Eine deutlich negative Korrelation, also eine Verteilung mit fast entgegengesetzten Hochburgen und Diasporagebieten, gilt hingegen für die Grünen. Hier scheinen sich in diesen beide als „alternativ“ apostrophierten Parteien ganz unterschiedliche räumlich verortetet Lebensstile zu manifestieren.


Ökologische Korrelationen zwischen den Anteilen der AfD, der Wahlbeteiligung und den Anteilen anderer Parteien


Partei

Ökologischer Korrelationskoeffizient
Wahlbeteiligung
-0,47
Veränderung der Wahlbeteiligung 2009- 2013
-0,43


SPD
0,54
CDU
0,01
Grüne
-0,56
FDP
-0,23
Linke
-0,26


 

 

 

 

 


Die neue Alternative und die Wahlbeteiligung

Anders als es in den Befragungen angegeben wurde, lässt sich in den BremerDaten kein Zusammenhang zwischen hohen Anteilen für die AfD und einer Mobilisierung ehemaliger Nichtwähler finden. Der Zusammenhang ist vielmehr negativ, worin sich die in den sozial benachteiligten Gebieten insgesamt gesunkene Wahlbeteiligung niederschlägt. 



Die Bremer AfD-Hochburgen und ihre lokalen Probleme


Weitere Informationen über die AfD-Wähler lassen sich durch einen Blick auf die Hochburgen dieser neuen Partei erhalten, der es auch in Bremen in einigen Ortsteilen gelungen ist, über die 5%-Hürde zu gelangen.

Die Ortsteile machen dabei auf eine statistische Koinzidenz aufmerksam, die sich sogar leicht erklären lässt. Hochburgen der AfD waren nicht die besonders stark benachteiligten Bremer Quartiere, sondern vor allem die, in denen aktuell über die Unterbringung von Flüchtlingen gestrittenen wird. Das gilt unmittelbar für drei der sieben Hochburgen, während die übrigen ebenfalls in der Nähe sozialer Brennpunkte oder diskutierter Flüchtlingsunterkünfte liegen.

Man kann also vermuten, dass für eine Minderheit der Bewohner sozial benachteiligter Gebiete die Begrenzung der Zuwanderung wichtiger ist als die Einführung eines gesetzlichen Mindestlohns.


Die Bremer Hochburgen der AfD 2013 in %


Ortsteil
AfD-Anteil
Flüchtlingsdiskussion
Grohn
5,89
ja
Hohweg
5,59

Rönnebeck
5,32

Fähr-Lobbendorf

ja
Hemelingen
5,07
ja
Osterholz
5,07

Lüssum-Bockhorn
5,05



Diese Einschätzung wird durch die Ergebnisse der anderen Ortsteile bestätigt, für die Flüchtlingsunterkünfte geplant sind bzw. waren. Auch hier sind umstrittene Entscheidungen mit Anteilen für die AfD verbunden, die über dem Bremer Durchschnitt liegen. Wenn die Standortwahl hingegen als begründet angesehen wird, findet man keine erhöhten Werte. Die AfD hat also nicht von der Flüchtlingsdiskussion generell profitiert, sondern nur von wenig überzeugenden und daher strittigen Vorgaben der Sozialbehörde.

Das sollte man daher auch bei der häufig überaus kritischen Beurteilung der AfD nicht vergessen.

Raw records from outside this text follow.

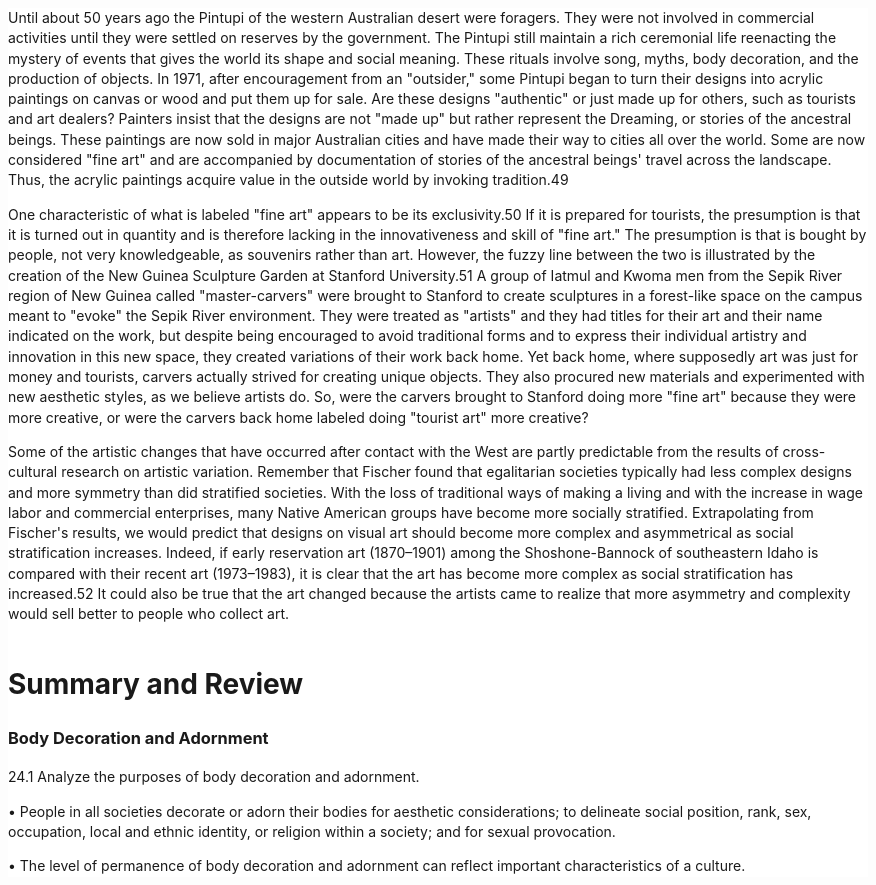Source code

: Until about 50 years ago the Pintupi of the western Australian desert were foragers. They were not involved in commercial activities until they were settled on reserves by the government. The Pintupi still maintain a rich ceremonial life reenacting the mystery of events that gives the world its shape and social meaning. These rituals involve song, myths, body decoration, and the production of objects. In 1971, after encouragement from an "outsider," some Pintupi began to turn their designs into acrylic paintings on canvas or wood and put them up for sale. Are these designs "authentic" or just made up for others, such as tourists and art dealers? Painters insist that the designs are not "made up" but rather represent the Dreaming, or stories of the ancestral beings. These paintings are now sold in major Australian cities and have made their way to cities all over the world. Some are now considered "fine art" and are accompanied by documentation of stories of the ancestral beings' travel across the landscape. Thus, the acrylic paintings acquire value in the outside world by invoking tradition.49

One characteristic of what is labeled "fine art" appears to be its exclusivity.50 If it is prepared for tourists, the presumption is that it is turned out in quantity and is therefore lacking in the innovativeness and skill of "fine art." The presumption is that is bought by people, not very knowledgeable, as souvenirs rather than art. However, the fuzzy line between the two is illustrated by the creation of the New Guinea Sculpture Garden at Stanford University.51 A group of Iatmul and Kwoma men from the Sepik River region of New Guinea called "master-carvers" were brought to Stanford to create sculptures in a forest-like space on the campus meant to "evoke" the Sepik River environment. They were treated as "artists" and they had titles for their art and their name indicated on the work, but despite being encouraged to avoid traditional forms and to express their individual artistry and innovation in this new space, they created variations of their work back home. Yet back home, where supposedly art was just for money and tourists, carvers actually strived for creating unique objects. They also procured new materials and experimented with new aesthetic styles, as we believe artists do. So, were the carvers brought to Stanford doing more "fine art" because they were more creative, or were the carvers back home labeled doing "tourist art" more creative?

Some of the artistic changes that have occurred after contact with the West are partly predictable from the results of cross-cultural research on artistic variation. Remember that Fischer found that egalitarian societies typically had less complex designs and more symmetry than did stratified societies. With the loss of traditional ways of making a living and with the increase in wage labor and commercial enterprises, many Native American groups have become more socially stratified. Extrapolating from Fischer's results, we would predict that designs on visual art should become more complex and asymmetrical as social stratification increases. Indeed, if early reservation art (1870–1901) among the Shoshone-Bannock of southeastern Idaho is compared with their recent art (1973–1983), it is clear that the art has become more complex as social stratification has increased.52 It could also be true that the art changed because the artists came to realize that more asymmetry and complexity would sell better to people who collect art.

# Summary and Review

### Body Decoration and Adornment

24.1 Analyze the purposes of body decoration and adornment.

• People in all societies decorate or adorn their bodies for aesthetic considerations; to delineate social position, rank, sex, occupation, local and ethnic identity, or religion within a society; and for sexual provocation.

• The level of permanence of body decoration and adornment can reflect important characteristics of a culture.
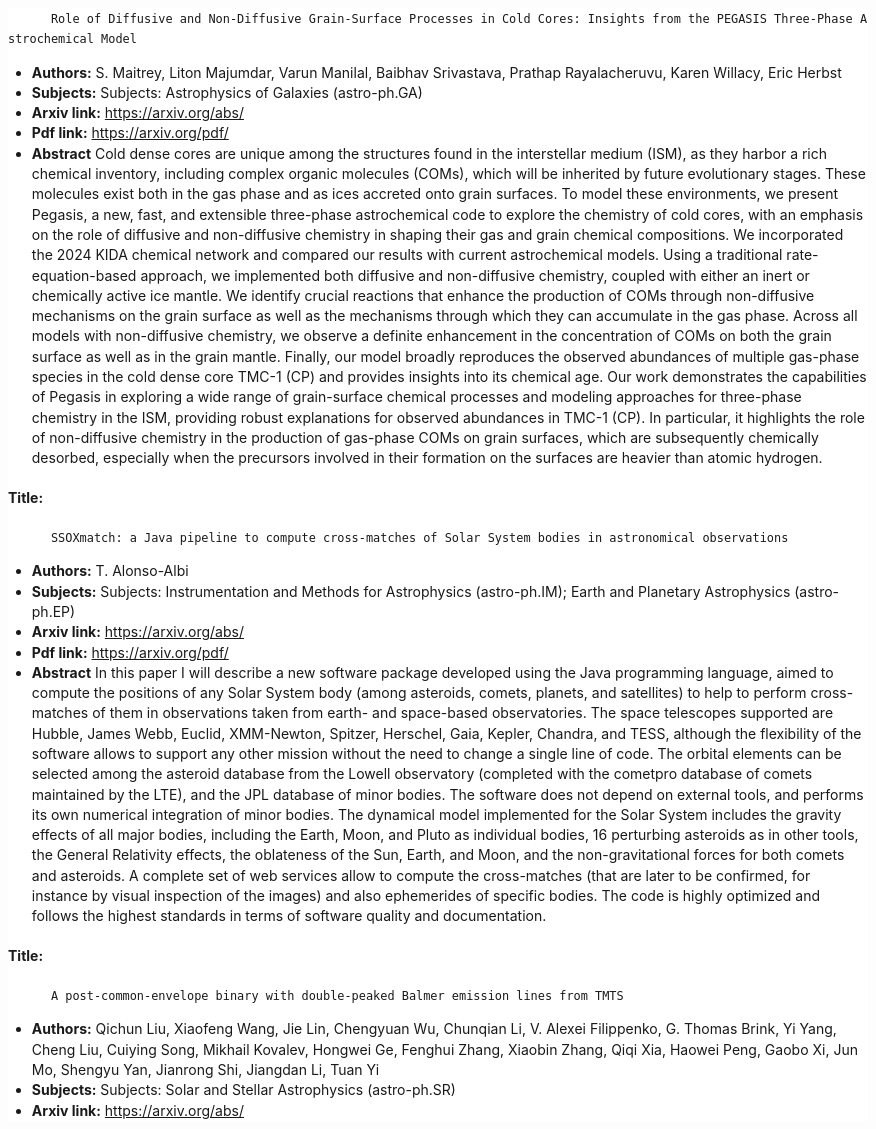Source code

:           Role of Diffusive and Non-Diffusive Grain-Surface Processes in Cold Cores: Insights from the PEGASIS Three-Phase Astrochemical Model
 - **Authors:** S. Maitrey, Liton Majumdar, Varun Manilal, Baibhav Srivastava, Prathap Rayalacheruvu, Karen Willacy, Eric Herbst
 - **Subjects:** Subjects:
Astrophysics of Galaxies (astro-ph.GA)
 - **Arxiv link:** https://arxiv.org/abs/
 - **Pdf link:** https://arxiv.org/pdf/
 - **Abstract**
 Cold dense cores are unique among the structures found in the interstellar medium (ISM), as they harbor a rich chemical inventory, including complex organic molecules (COMs), which will be inherited by future evolutionary stages. These molecules exist both in the gas phase and as ices accreted onto grain surfaces. To model these environments, we present Pegasis, a new, fast, and extensible three-phase astrochemical code to explore the chemistry of cold cores, with an emphasis on the role of diffusive and non-diffusive chemistry in shaping their gas and grain chemical compositions. We incorporated the 2024 KIDA chemical network and compared our results with current astrochemical models. Using a traditional rate-equation-based approach, we implemented both diffusive and non-diffusive chemistry, coupled with either an inert or chemically active ice mantle. We identify crucial reactions that enhance the production of COMs through non-diffusive mechanisms on the grain surface as well as the mechanisms through which they can accumulate in the gas phase. Across all models with non-diffusive chemistry, we observe a definite enhancement in the concentration of COMs on both the grain surface as well as in the grain mantle. Finally, our model broadly reproduces the observed abundances of multiple gas-phase species in the cold dense core TMC-1 (CP) and provides insights into its chemical age. Our work demonstrates the capabilities of Pegasis in exploring a wide range of grain-surface chemical processes and modeling approaches for three-phase chemistry in the ISM, providing robust explanations for observed abundances in TMC-1 (CP). In particular, it highlights the role of non-diffusive chemistry in the production of gas-phase COMs on grain surfaces, which are subsequently chemically desorbed, especially when the precursors involved in their formation on the surfaces are heavier than atomic hydrogen.
#### Title:
          SSOXmatch: a Java pipeline to compute cross-matches of Solar System bodies in astronomical observations
 - **Authors:** T. Alonso-Albi
 - **Subjects:** Subjects:
Instrumentation and Methods for Astrophysics (astro-ph.IM); Earth and Planetary Astrophysics (astro-ph.EP)
 - **Arxiv link:** https://arxiv.org/abs/
 - **Pdf link:** https://arxiv.org/pdf/
 - **Abstract**
 In this paper I will describe a new software package developed using the Java programming language, aimed to compute the positions of any Solar System body (among asteroids, comets, planets, and satellites) to help to perform cross-matches of them in observations taken from earth- and space-based observatories. The space telescopes supported are Hubble, James Webb, Euclid, XMM-Newton, Spitzer, Herschel, Gaia, Kepler, Chandra, and TESS, although the flexibility of the software allows to support any other mission without the need to change a single line of code. The orbital elements can be selected among the asteroid database from the Lowell observatory (completed with the cometpro database of comets maintained by the LTE), and the JPL database of minor bodies. The software does not depend on external tools, and performs its own numerical integration of minor bodies. The dynamical model implemented for the Solar System includes the gravity effects of all major bodies, including the Earth, Moon, and Pluto as individual bodies, 16 perturbing asteroids as in other tools, the General Relativity effects, the oblateness of the Sun, Earth, and Moon, and the non-gravitational forces for both comets and asteroids. A complete set of web services allow to compute the cross-matches (that are later to be confirmed, for instance by visual inspection of the images) and also ephemerides of specific bodies. The code is highly optimized and follows the highest standards in terms of software quality and documentation.
#### Title:
          A post-common-envelope binary with double-peaked Balmer emission lines from TMTS
 - **Authors:** Qichun Liu, Xiaofeng Wang, Jie Lin, Chengyuan Wu, Chunqian Li, V. Alexei Filippenko, G. Thomas Brink, Yi Yang, Cheng Liu, Cuiying Song, Mikhail Kovalev, Hongwei Ge, Fenghui Zhang, Xiaobin Zhang, Qiqi Xia, Haowei Peng, Gaobo Xi, Jun Mo, Shengyu Yan, Jianrong Shi, Jiangdan Li, Tuan Yi
 - **Subjects:** Subjects:
Solar and Stellar Astrophysics (astro-ph.SR)
 - **Arxiv link:** https://arxiv.org/abs/
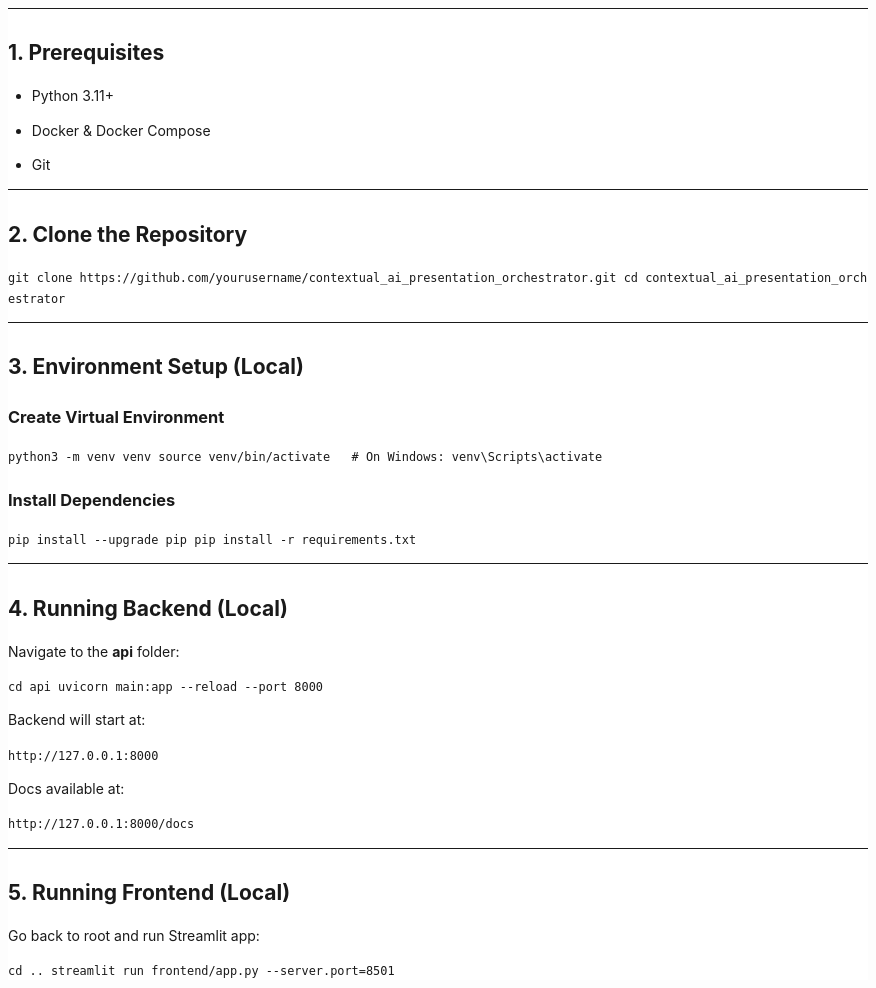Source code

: * * * * *

1\. Prerequisites
-----------------

-   Python 3.11+

-   Docker & Docker Compose

-   Git

* * * * *

2\. Clone the Repository
------------------------

`git clone https://github.com/yourusername/contextual_ai_presentation_orchestrator.git
cd contextual_ai_presentation_orchestrator`

* * * * *

3\. Environment Setup (Local)
-----------------------------

### Create Virtual Environment

`python3 -m venv venv
source venv/bin/activate   # On Windows: venv\Scripts\activate`

### Install Dependencies

`pip install --upgrade pip
pip install -r requirements.txt`

* * * * *

4\. Running Backend (Local)
---------------------------

Navigate to the **api** folder:

`cd api
uvicorn main:app --reload --port 8000`

Backend will start at:

`http://127.0.0.1:8000`

Docs available at:

`http://127.0.0.1:8000/docs`

* * * * *

5\. Running Frontend (Local)
----------------------------

Go back to root and run Streamlit app:

`cd ..
streamlit run frontend/app.py --server.port=8501`
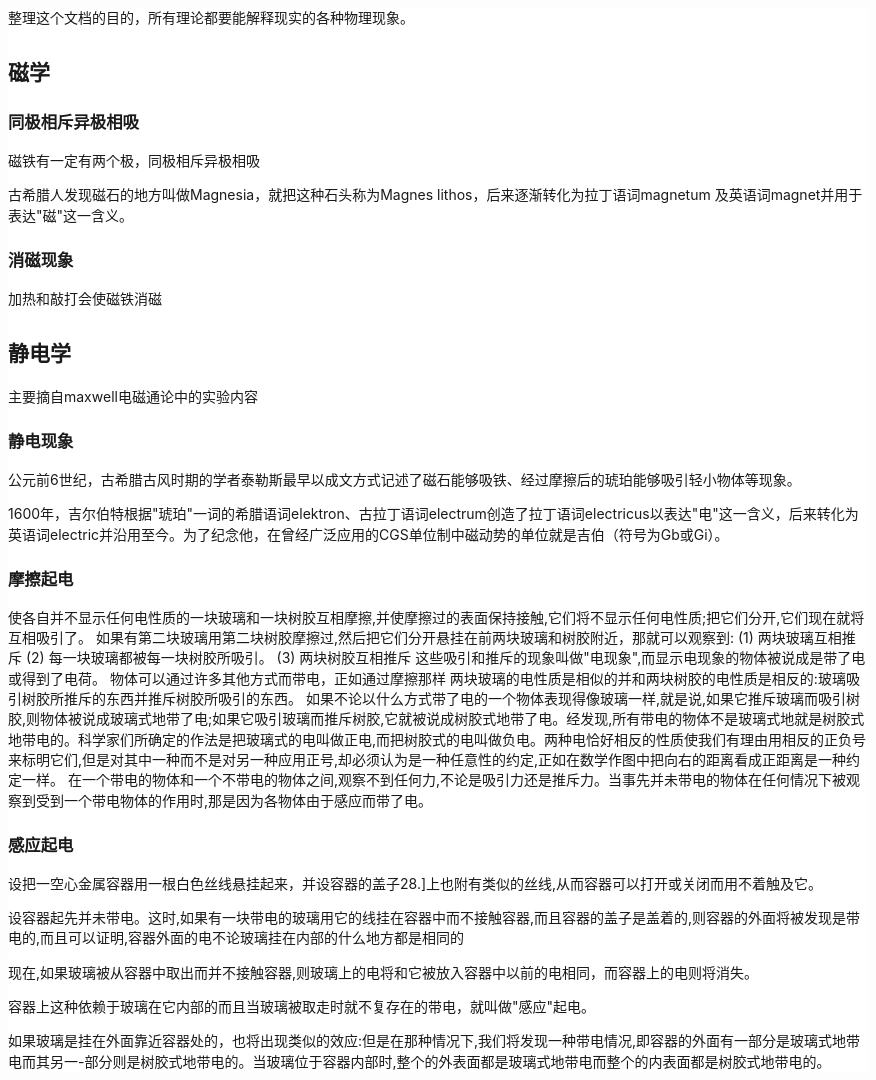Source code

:整理这个文档的目的，所有理论都要能解释现实的各种物理现象。

## 磁学

### 同极相斥异极相吸

磁铁有一定有两个极，同极相斥异极相吸

古希腊人发现磁石的地方叫做Magnesia，就把这种石头称为Magnes
lithos，后来逐渐转化为拉丁语词magnetum
及英语词magnet并用于表达"磁"这一含义。

### 消磁现象

加热和敲打会使磁铁消磁

## 静电学

主要摘自maxwell电磁通论中的实验内容

### 静电现象

公元前6世纪，古希腊古风时期的学者泰勒斯最早以成文方式记述了磁石能够吸铁、经过摩擦后的琥珀能够吸引轻小物体等现象。

1600年，吉尔伯特根据"琥珀"一词的希腊语词elektron、古拉丁语词electrum创造了拉丁语词electricus以表达"电"这一含义，后来转化为英语词electric并沿用至今。为了纪念他，在曾经广泛应用的CGS单位制中磁动势的单位就是吉伯（符号为Gb或Gi）。

### 摩擦起电

使各自并不显示任何电性质的一块玻璃和一块树胶互相摩擦,并使摩擦过的表面保持接触,它们将不显示任何电性质;把它们分开,它们现在就将互相吸引了。
如果有第二块玻璃用第二块树胶摩擦过,然后把它们分开悬挂在前两块玻璃和树胶附近，那就可以观察到:
(1) 两块玻璃互相推斥 (2) 每一块玻璃都被每一块树胶所吸引。 (3)
两块树胶互相推斥
这些吸引和推斥的现象叫做"电现象",而显示电现象的物体被说成是带了电或得到了电荷。
物体可以通过许多其他方式而带电，正如通过摩擦那样
两块玻璃的电性质是相似的并和两块树胶的电性质是相反的:玻璃吸引树胶所推斥的东西并推斥树胶所吸引的东西。
如果不论以什么方式带了电的一个物体表现得像玻璃一样,就是说,如果它推斥玻璃而吸引树胶,则物体被说成玻璃式地带了电;如果它吸引玻璃而推斥树胶,它就被说成树胶式地带了电。经发现,所有带电的物体不是玻璃式地就是树胶式地带电的。科学家们所确定的作法是把玻璃式的电叫做正电,而把树胶式的电叫做负电。两种电恰好相反的性质使我们有理由用相反的正负号来标明它们,但是对其中一种而不是对另一种应用正号,却必须认为是一种任意性的约定,正如在数学作图中把向右的距离看成正距离是一种约定一样。
在一个带电的物体和一个不带电的物体之间,观察不到任何力,不论是吸引力还是推斥力。当事先并未带电的物体在任何情况下被观察到受到一个带电物体的作用时,那是因为各物体由于感应而带了电。

### 感应起电

设把一空心金属容器用一根白色丝线悬挂起来，并设容器的盖子28.\]上也附有类似的丝线,从而容器可以打开或关闭而用不着触及它。

设容器起先并未带电。这时,如果有一块带电的玻璃用它的线挂在容器中而不接触容器,而且容器的盖子是盖着的,则容器的外面将被发现是带电的,而且可以证明,容器外面的电不论玻璃挂在内部的什么地方都是相同的

现在,如果玻璃被从容器中取出而并不接触容器,则玻璃上的电将和它被放入容器中以前的电相同，而容器上的电则将消失。

容器上这种依赖于玻璃在它内部的而且当玻璃被取走时就不复存在的带电，就叫做"感应"起电。

如果玻璃是挂在外面靠近容器处的，也将出现类似的效应:但是在那种情况下,我们将发现一种带电情况,即容器的外面有一部分是玻璃式地带电而其另一-部分则是树胶式地带电的。当玻璃位于容器内部时,整个的外表面都是玻璃式地带电而整个的内表面都是树胶式地带电的。
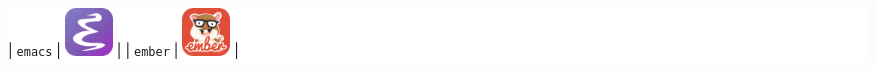 |       `emacs`       |        <img src="./assets/emacs.svg" width="48">         |
|       `ember`       |        <img src="./assets/ember.svg" width="48">         |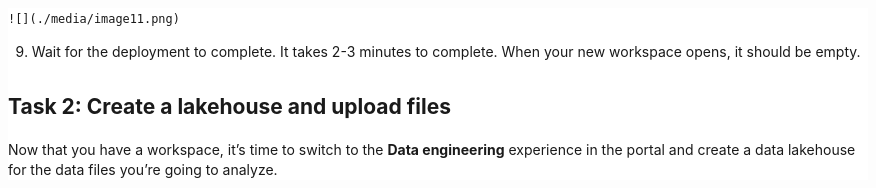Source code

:     ![](./media/image11.png)

9.  Wait for the deployment to complete. It takes 2-3 minutes to
    complete. When your new workspace opens, it should be empty.

## Task 2: Create a lakehouse and upload files

Now that you have a workspace, it’s time to switch to the **Data
engineering** experience in the portal and create a data lakehouse for
the data files you’re going to analyze.
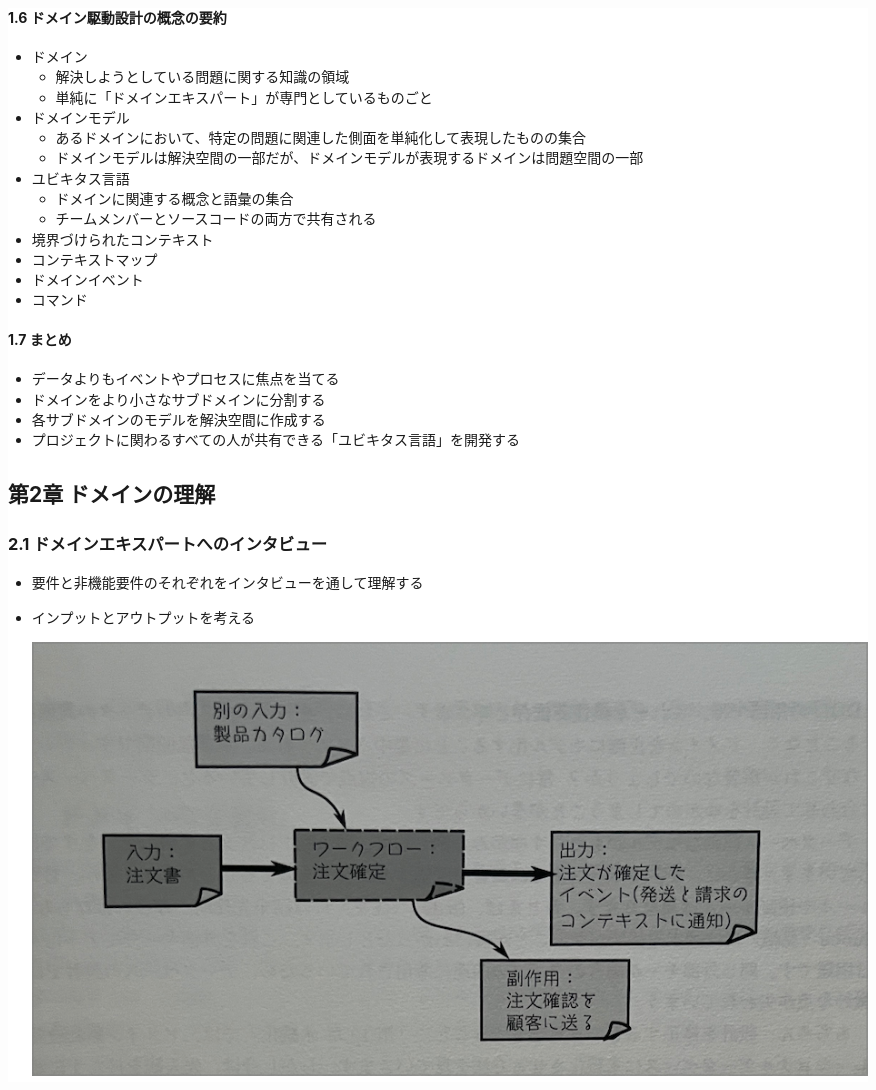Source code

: #### 1.6 ドメイン駆動設計の概念の要約

- ドメイン
  - 解決しようとしている問題に関する知識の領域
  - 単純に「ドメインエキスパート」が専門としているものごと
- ドメインモデル
  - あるドメインにおいて、特定の問題に関連した側面を単純化して表現したものの集合
  - ドメインモデルは解決空間の一部だが、ドメインモデルが表現するドメインは問題空間の一部
- ユビキタス言語
  - ドメインに関連する概念と語彙の集合
  - チームメンバーとソースコードの両方で共有される
- 境界づけられたコンテキスト
- コンテキストマップ
- ドメインイベント
- コマンド

#### 1.7 まとめ

- データよりもイベントやプロセスに焦点を当てる
- ドメインをより小さなサブドメインに分割する
- 各サブドメインのモデルを解決空間に作成する
- プロジェクトに関わるすべての人が共有できる「ユビキタス言語」を開発する

## 第2章 ドメインの理解

### 2.1 ドメインエキスパートへのインタビュー

- 要件と非機能要件のそれぞれをインタビューを通して理解する
- インプットとアウトプットを考える

    ![CleanShot 2024-09-11 at 22.56.01@2x.png](./assets/CleanShot_2024-09-11_at_22.56.012x.png)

Weitere Ortsteile mit mehr oder weniger umstrittenen Flüchtlingsunterkünften

Ortsteil

AfD-Anteil 2013 in %

Arbergen
4,4

Arsten
4,7

Bahnhofsvorstadt
3,6
Ohne Diskussion
Neue Vahr Südwest
3,6
Ohne Diskussion
Stadt Bremen
3,6



Quellen:

Amt für Stadtforschung und Statistik für Nürnberg und Fürth, Bundestagswahl 2013, Nürnberg 2013.

Lachmann, Günther, Die konkreten Ziele der Alternative für Deutschland, in: Welt vom 6.4.2013.

Landeshauptstadt Hannover (Hg.), Bundestagswahl 2013 in der Region Hannover. Ergebnisse – Analysen – Vergleiche, Hannover 2013.

Plickert, Philip, Alternative für Deutschland. Mehr als Euro-Kritik, in : FAZ vom 15.4.2013.

Rose, David, Wahlergebnis in der Analyse Wer wählte was warum?, bei: www.tagesschau.de.

Timmann, Patrick, Meinungsforscher zum AfD-Resultat. Wer hat die Alternative für Deutschland gewählt?, auf: www.euractiv.de.